Whilst doing her research for ‘The Schedule’ Agnes had stumbled upon something that was so bizarre and fantastic that we just had to investigate; The Daschund Parade on the Rynek, back in Central Krakow. Once a year the local folk of Krakow and beyond, dress up their furry friends in all kinds of imaginative fancy dress and parade on the square competing for a prize. This year the parade had a theme, the 600th anniversary of The Battle Of Grunwald. This was a significant battle in Polish history, and one of the biggest in medieval Europe, when the Polish Lithuanian Commonwealth secured a famous victory over the Teutonic Knights.
I suspect though, that the enjoyment was purely the taking part as I watched the proud owners carrying and sometimes walking their pets through the square. Have to say not all of the dogs looked overjoyed though!
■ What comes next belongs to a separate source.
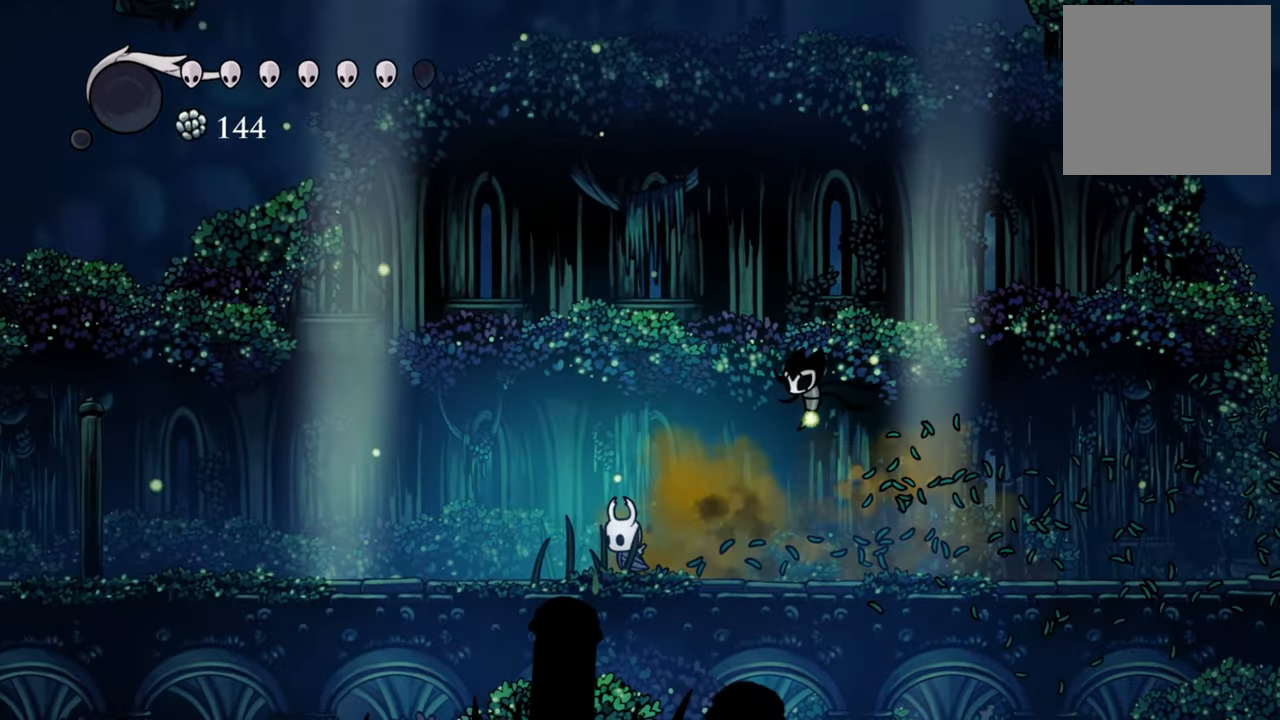
{"buttons": [], "events": [[300, "DPAD_LEFT", "up"]]}
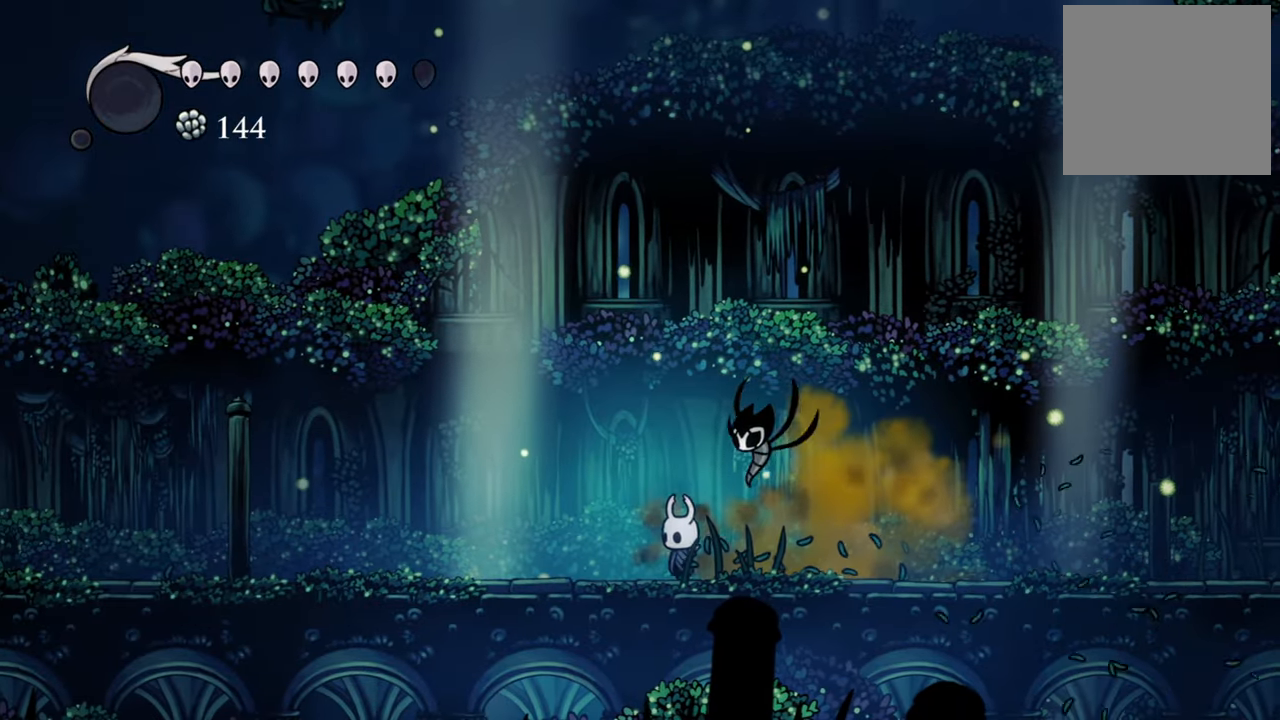
{"buttons": [], "events": []}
Some of the costumes made by the owners were quite incredible, I saw a Spanish Matador costume, Bavarian Lederhosen with a perfect hat made from loft insulation, a milkmaid outfit, a Knight complete with sword, Scottish Tartan, A kings regal robes amongst others. The atmosphere on the square was very jovial and the owners were very happy to pose for pictures with their dogs.
We had identified our favourite coffee shop on the Rynek, Tribeca Coffee, and we decamped there to take the weight off our feet and took - as always - white mocha chocolate. It was a lovely place only the heating was sometimes too high. A few times during the day Agnes had mentioned that something special was happening on the Main Square, the Rynek, at 3 pm but she wouldn’t say what. So with the time approaching, she hurried me to a spot on the other side of Cloth Hall, in front of Mariacki Church where a large crowd had already gathered. Agnes finally unraveled the mystery and explained that a large group photo of the people of Krakow was being taken by a photographer high up on the tower of the Church in front of us. This photo, together with other items typical for the year 2010 was then to be placed in a time capsule, on top of Cloth Hall. Our chance to be in a moment of history! We stood there, waving on cue, happy to be part of something quite unique.
All that was left of the day was some enjoyable browsing through Cloth Hall and in complete contrast, a walk through the sparkling new indoor shopping centre adjacent to the main train station, Galeria Krakowska where I bought some lovely flavored coffee. It was a lovely day, full of surprises, we both were settling into Krakow life quite easily.